5. The XXL belt buckle

Likewise, belt buckles became gigantic on Zomer, Rabanne and Vaquera. The belt continued to concern designers more than ever. It appeared in all looks and was worn visible, ideally sitting very low, while the silhouette was redrawn. Designers had fun with it: it edged a pair of leg-length pants at Acne Studios, while the belted skirt is on track to become next summer's must-have.
6. The bra

After focusing on panties last season, designers are now focusing attention on the bra, elevated to a key piece for next summer. It is combined with bikinis, in a lingerie version or as its own top, made of all materials, including leather or synthetic fur, as Givenchy dared, while Hermès adorned it with a scarf. In short, it is omnipresent in the closet.
7. The little sweater over the shoulders.

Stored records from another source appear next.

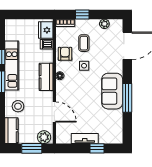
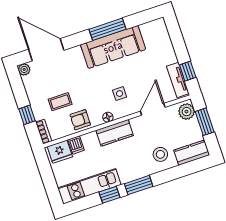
plant: (104, 24) -> (24, 69), moved
kitchen unit: (12, 66) -> (89, 186), moved
side table: (84, 66) -> (120, 94), moved
sofa: (112, 91) -> (113, 47), width x1.36
tv unit: (85, 139) -> (178, 80), moved
window: (97, 148) -> (188, 71), moved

The small sweater (preferably gray) will be the essential accessory for next summer. It's making a big comeback slung over the shoulders, resurrected from the 1980s with its delightfully old-fashioned preppy vibe, as seen at Bottega Veneta. The trick is to subvert the gesture and modernize it. At Loewe it covered the bust, replacing a top. Acne Studios fixed it at the neck using porthole-shaped openings in the sleeves. No. 21 reduced it to a pair of sleeves that wrap around the neck like a scarf. At MSGM, it was fastened only on the first button. At Versace, the sweater was tied at the waist, and at Tom Ford, it was wrapped around the neck, very chic, tone on tone, over a white suit.
8. The “naked”

While an explosion of color has swept the runways, a calming neutral palette has made a parallel advance, with nude taking pride of place in next summer's wardrobe. There was no collection without some looks in beige, powder pink or flesh tones. This relaxing tone, inspired as much by cosmetics and toiletries as by raw materials, has become, with its authentic simplicity, synonymous with refinement. Camel is no longer the sole exclusive domain of the trench coat. It is now deployed in every piece, including sumptuous evening dresses, in materials ranging from chiffon to latex.
9 The striped polo

The polo shirt, with thin or bold multicolored stripes, is the practical little garment that will be all the rage next summer. A playful basic that we never get tired of, perfect for both the beach and the city. At Lacoste, the brand's star piece came in an oversized format. Issey Miyake gave it an intriguing, puffy, wrinkled volume. In Rabanne, she donned a gold metal miniskirt.
10. Front back

Couturiers love surprises. This season, in particular, the back is the focus of obsessive attention. It is suddenly exposed, partially revealed, or used to give garments a second identity, like at Vetements, where all looks appear upside down, most of the time reduced to their simplest state (underwear and tights). At Niccolò Pasqualetti, a T-shirt became a jacket; on McQueen, the back was revealed with unexpected cutouts; and in Courrèges, skirts were short in front and long in back.
This article is a machine translation.